I know that Lisp-5 proponents like the fact that functions are data, and that this is expressed in the language core. I like the fact that I can call a list "list" and a car "car" without confusing my compiler, and functions are a fundamentally special kind of data anyway. edit: this is my main point: separate namespaces are not a wart at all.
I also liked what Pascal Constanza had to say about this.
I've met a similar distinction in Python (unified namespace) vs Ruby (distinct namespaces for methods vs non-methods). In that context, I prefer Python's approach -- for example, with that approach, if I want to make a list of things, some of which are functions while others aren't, I don't have to do anything different with their names, depending on their "function-ness", for example. Similar considerations apply to all cases in which function objects are to be bandied around rather than called (arguments to, and return values from, higher-order functions, etc, etc).
Non-functions can be called, too (if their classes define __call__, in the case of Python -- a special case of "operator overloading") so the "contextual distinction" isn't necessarily clear, either.
However, my "lisp-oid" experience is/was mostly with Scheme rather than Common Lisp, so I may be subconsciously biased by the familiarity with the uniform namespace that in the end comes from that experience.

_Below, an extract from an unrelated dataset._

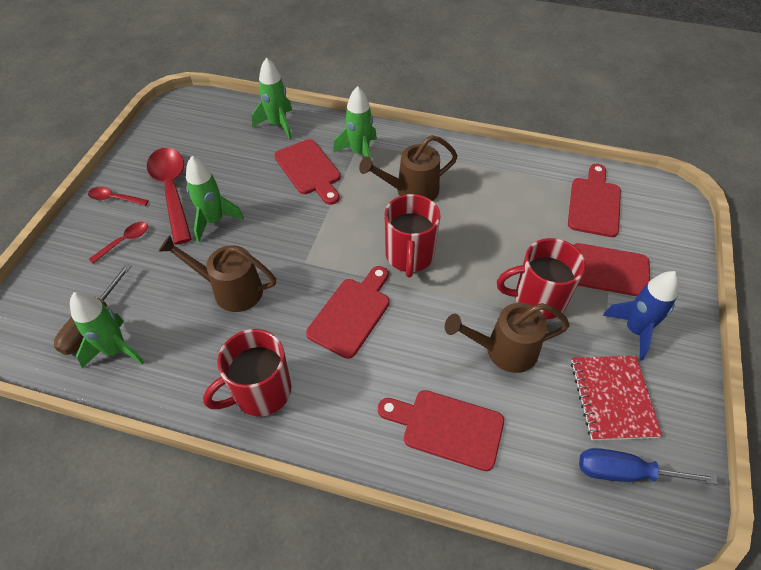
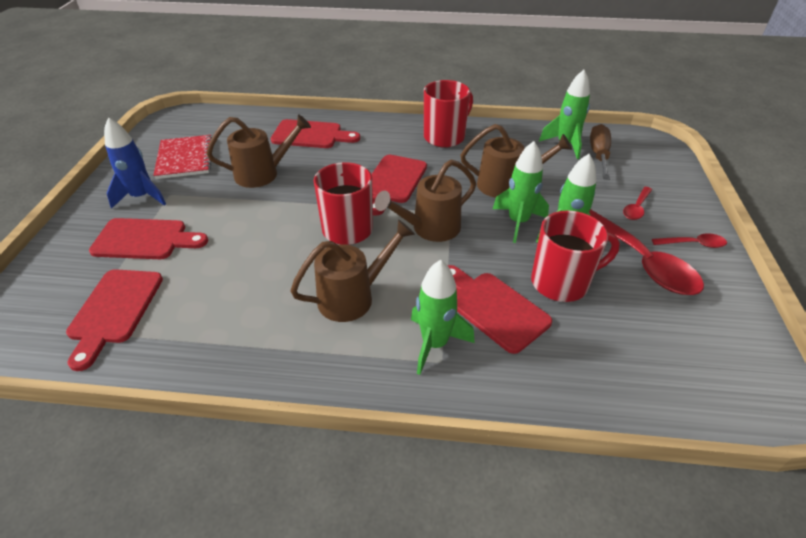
camera: 170 degrees right, 10 degrees down
green rocket [252,58,292,140] -> green rocket moved to [493,141,549,243]
red mug [497,238,586,320] -> red mug moved to [531,211,620,302]
blue screwdriver [579,448,718,485] -> none
none -> brown watering can [375,159,476,242]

The name of a function in Scheme is just a variable with the function as its value. Whether I do (define x (y) (z y)) or (let ((x (lambda (y) (z y)))), I'm defining a function that I can call. So the idea that "a variable name would rarely want to appear there" is kind of specious as far as Scheme is concerned.
Scheme is a characteristically functional language, so treating functions as data is one of its tenets. Having functions be a type of their own that's stored like all other data is a way of carrying on the idea.
The biggest downside I see, at least for Common Lisp, is understandability. We can all agree that it uses different namespaces for variables and functions, but how many does it have? In PAIP, Norvig showed that it has "at least seven" namespaces.
When one of the language's classic books, written by a highly respected programmer, can't even say for certain in a published book, I think there's a problem. I don't have a problem with multiple namespaces, but I wish the language was, at the least, simple enough that somebody could understand this aspect of it entirely.
I'm comfortable using the same symbol for a variable and for a function, but in the more obscure areas I resort to using different names out of fear (colliding namespaces can be really hard to debug!), and that really should never be the case.
There's good things to both approaches. However, I find that when it matters, I prefer having both a function LIST and a a variable LIST than having to spell one of them incorrectly.